One way to control pain outside of the brain, that is, peripherally, is by inhibiting hormones called prostaglandins. Prostaglandins stimulate nerves at the site of injury and cause inflammation and fever. Certain drugs, including NSAIDs, act against such hormones by blocking the enzyme that is required for their synthesis.
Blood vessel walls stretch or dilate during a migraine attack and it is thought that serotonin plays a complicated role in this process. For example, before a migraine headache, serotonin levels fall. Drugs for migraine include the triptans: sumatriptan (Imitrix®), naratriptan (Amerge®), and zolmitriptan (Zomig®). They are called serotonin agonists because they mimic the action of endogenous (natural) serotonin and bind to specific subtypes of serotonin receptors.
Ongoing pain research, much of it supported by the NINDS, continues to reveal at an unprecedented pace fascinating insights into how genetics, the immune system, and the skin contribute to pain responses.
The explosion of knowledge about human genetics is helping scientists who work in the field of drug development. We know, for example, that the pain-killing properties of codeine rely heavily on a liver enzyme, CYP2D6, which helps convert codeine into morphine. A small number of people genetically lack the enzyme CYP2D6; when given codeine, these individuals do not get pain relief. CYP2D6 also helps break down certain other drugs. People who genetically lack CYP2D6 may not be able to cleanse their systems of these drugs and may be vulnerable to drug toxicity. CYP2D6 is currently under investigation for its role in pain.
In his research, the late John C. Liebeskind, a renowned pain expert and a professor of psychology at UCLA, found that pain can kill by delaying healing and causing cancer to spread. In his pioneering research on the immune system and pain, Dr. Liebeskind studied the effects of stress-such as surgery-on the immune system and in particular on cells called natural killer or NK cells. These cells are thought to help protect the body against tumors. In one study conducted with rats, Dr. Liebeskind found that, following experimental surgery, NK cell activity was suppressed, causing the cancer to spread more rapidly. When the animals were treated with morphine, however, they were able to avoid this reaction to stress.

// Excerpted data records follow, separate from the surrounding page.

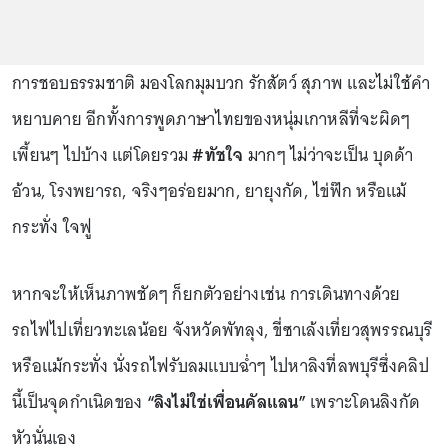
การชอบธรรมชาติ มองโลกมุมบวก รักสัตว์ สุภาพ และไม่ใช้คำ
หยาบคาย อีกทั้งการพูดภาษาไทยของหนุ่มเกาหลีที่จะผิดๆ
เพี้ยนๆ ไปบ้าง แต่โดยรวม
#ทัชใจ
มากๆ ไม่ว่าจะเป็น บุดด้า
อ้วน, โรงพยารถ, จริงๆอร่อยมาก, ยายุงกัด, ไข่ฟ๊ก หรือแม้
กระทั่ง ใจฟู
หากจะให้เห็นภาพชัดๆ ก็ยกตัวอย่างเช่น การเดินทางด้วย
รถไฟไปเที่ยวทะเลน้อย จังหวัดพัทลุง, ขี่ซาเล้งเที่ยวสุพรรณบุรี
หรือแม้กระทั่ง นั่งรถไฟรับลมแบบฉ่ำๆ ไปหาลิงที่ลพบุรีซึ่งคลิป
นี้เป็นจุดกำเนิดของ
“ลิงไม่ใช่เพื่อนคัลแลน”
เพราะโดนลิงกัด
หัวนั่นเอง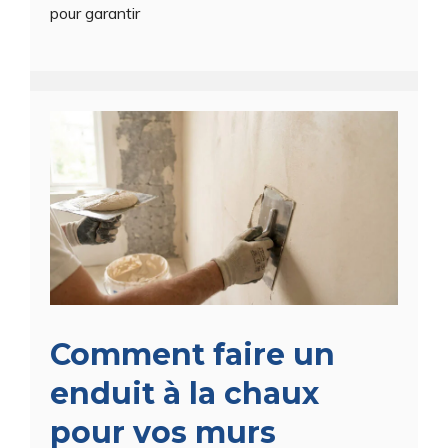
pour garantir
Comment faire un
enduit à la chaux
pour vos murs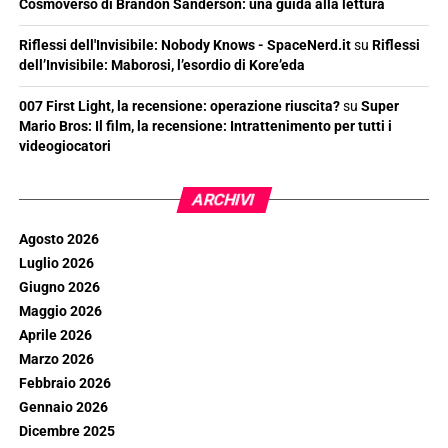
Cosmoverso di Brandon Sanderson: una guida alla lettura
Riflessi dell'Invisibile: Nobody Knows - SpaceNerd.it
su
Riflessi
dell’Invisibile: Maborosi, l’esordio di Kore’eda
007 First Light, la recensione: operazione riuscita?
su
Super
Mario Bros: Il film, la recensione: Intrattenimento per tutti i
videogiocatori
ARCHIVI
Agosto 2026
Luglio 2026
Giugno 2026
Maggio 2026
Aprile 2026
Marzo 2026
Febbraio 2026
Gennaio 2026
Dicembre 2025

The link between the nervous and immune systems is an important one. Cytokines, a type of protein found in the nervous system, are also part of the body’s immune system, the body’s shield for fighting off disease. Cytokines can trigger pain by promoting inflammation, even in the absence of injury or damage. Certain types of cytokines have been linked to nervous system injury. After trauma, cytokine levels rise in the brain and spinal cord and at the site in the peripheral nervous system where the injury occurred. Improvements in our understanding of the precise role of cytokines in producing pain, especially pain resulting from injury, may lead to new classes of drugs that can block the action of these substances.